> [Directions for this task]:
Character for character, reproduce every entry below.

> [Record set]:
══════════════════════════════

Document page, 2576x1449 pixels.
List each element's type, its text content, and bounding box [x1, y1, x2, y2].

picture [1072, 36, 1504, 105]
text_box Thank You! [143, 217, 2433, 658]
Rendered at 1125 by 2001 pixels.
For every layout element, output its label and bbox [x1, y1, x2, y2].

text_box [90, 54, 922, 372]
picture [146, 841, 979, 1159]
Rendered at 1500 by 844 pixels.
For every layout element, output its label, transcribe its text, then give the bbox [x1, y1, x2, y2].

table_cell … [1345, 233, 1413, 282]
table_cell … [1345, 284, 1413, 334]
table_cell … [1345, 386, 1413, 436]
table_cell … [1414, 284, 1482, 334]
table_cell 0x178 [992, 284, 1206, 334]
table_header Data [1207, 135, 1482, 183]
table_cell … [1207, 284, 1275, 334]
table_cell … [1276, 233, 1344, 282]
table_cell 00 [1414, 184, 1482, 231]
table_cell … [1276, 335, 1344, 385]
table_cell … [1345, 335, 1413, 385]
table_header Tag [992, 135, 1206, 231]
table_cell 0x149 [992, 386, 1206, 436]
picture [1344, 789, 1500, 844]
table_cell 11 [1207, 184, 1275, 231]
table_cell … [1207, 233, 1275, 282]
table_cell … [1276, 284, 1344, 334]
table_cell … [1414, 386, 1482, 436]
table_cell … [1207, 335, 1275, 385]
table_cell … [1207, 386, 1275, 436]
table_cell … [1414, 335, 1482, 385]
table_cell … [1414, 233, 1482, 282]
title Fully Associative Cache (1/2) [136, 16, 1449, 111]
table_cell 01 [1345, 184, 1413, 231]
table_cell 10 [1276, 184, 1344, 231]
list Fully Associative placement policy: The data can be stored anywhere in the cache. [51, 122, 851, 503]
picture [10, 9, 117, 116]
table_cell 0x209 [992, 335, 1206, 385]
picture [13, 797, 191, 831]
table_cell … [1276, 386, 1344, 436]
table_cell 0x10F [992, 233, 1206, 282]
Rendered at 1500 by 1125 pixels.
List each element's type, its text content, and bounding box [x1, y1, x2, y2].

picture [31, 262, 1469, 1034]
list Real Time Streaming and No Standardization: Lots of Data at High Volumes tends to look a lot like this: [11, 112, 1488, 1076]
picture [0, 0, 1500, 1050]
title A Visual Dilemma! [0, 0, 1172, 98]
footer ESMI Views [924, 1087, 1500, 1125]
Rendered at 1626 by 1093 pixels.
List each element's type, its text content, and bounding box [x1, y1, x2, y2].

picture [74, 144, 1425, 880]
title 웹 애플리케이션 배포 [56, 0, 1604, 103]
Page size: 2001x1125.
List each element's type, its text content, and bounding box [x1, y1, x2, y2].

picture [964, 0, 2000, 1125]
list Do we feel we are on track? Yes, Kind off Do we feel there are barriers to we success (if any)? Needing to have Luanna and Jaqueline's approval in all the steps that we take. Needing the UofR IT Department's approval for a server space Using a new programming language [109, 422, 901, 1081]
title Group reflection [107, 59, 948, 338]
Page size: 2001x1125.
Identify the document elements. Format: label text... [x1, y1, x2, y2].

══════════════════════════════

> [Task answer]:
Document page, 2576x1449 pixels.
List each element's type, its text content, and bounding box [x1, y1, x2, y2].

picture [1072, 36, 1504, 105]
text_box Thank You! [143, 217, 2433, 658]
Rendered at 1125 by 2001 pixels.
For every layout element, output its label and bbox [x1, y1, x2, y2].

text_box [90, 54, 922, 372]
picture [146, 841, 979, 1159]
Rendered at 1500 by 844 pixels.
For every layout element, output its label, transcribe its text, then give the bbox [x1, y1, x2, y2].

table_cell … [1345, 233, 1413, 282]
table_cell … [1345, 284, 1413, 334]
table_cell … [1345, 386, 1413, 436]
table_cell … [1414, 284, 1482, 334]
table_cell 0x178 [992, 284, 1206, 334]
table_header Data [1207, 135, 1482, 183]
table_cell … [1207, 284, 1275, 334]
table_cell … [1276, 233, 1344, 282]
table_cell 00 [1414, 184, 1482, 231]
table_cell … [1276, 335, 1344, 385]
table_cell … [1345, 335, 1413, 385]
table_header Tag [992, 135, 1206, 231]
table_cell 0x149 [992, 386, 1206, 436]
picture [1344, 789, 1500, 844]
table_cell 11 [1207, 184, 1275, 231]
table_cell … [1207, 233, 1275, 282]
table_cell … [1276, 284, 1344, 334]
table_cell … [1414, 386, 1482, 436]
table_cell … [1207, 335, 1275, 385]
table_cell … [1207, 386, 1275, 436]
table_cell … [1414, 335, 1482, 385]
table_cell … [1414, 233, 1482, 282]
title Fully Associative Cache (1/2) [136, 16, 1449, 111]
table_cell 01 [1345, 184, 1413, 231]
table_cell 10 [1276, 184, 1344, 231]
list Fully Associative placement policy: The data can be stored anywhere in the cache. [51, 122, 851, 503]
picture [10, 9, 117, 116]
table_cell 0x209 [992, 335, 1206, 385]
picture [13, 797, 191, 831]
table_cell … [1276, 386, 1344, 436]
table_cell 0x10F [992, 233, 1206, 282]
Rendered at 1500 by 1125 pixels.
List each element's type, its text content, and bounding box [x1, y1, x2, y2].

picture [31, 262, 1469, 1034]
list Real Time Streaming and No Standardization: Lots of Data at High Volumes tends to look a lot like this: [11, 112, 1488, 1076]
picture [0, 0, 1500, 1050]
title A Visual Dilemma! [0, 0, 1172, 98]
footer ESMI Views [924, 1087, 1500, 1125]
Rendered at 1626 by 1093 pixels.
List each element's type, its text content, and bounding box [x1, y1, x2, y2].

picture [74, 144, 1425, 880]
title 웹 애플리케이션 배포 [56, 0, 1604, 103]
Page size: 2001x1125.
List each element's type, its text content, and bounding box [x1, y1, x2, y2].

picture [964, 0, 2000, 1125]
list Do we feel we are on track? Yes, Kind off Do we feel there are barriers to we success (if any)? Needing to have Luanna and Jaqueline's approval in all the steps that we take. Needing the UofR IT Department's approval for a server space Using a new programming language [109, 422, 901, 1081]
title Group reflection [107, 59, 948, 338]
Page size: 2001x1125.
Identify the document elements. Format: label text... [x1, y1, x2, y2].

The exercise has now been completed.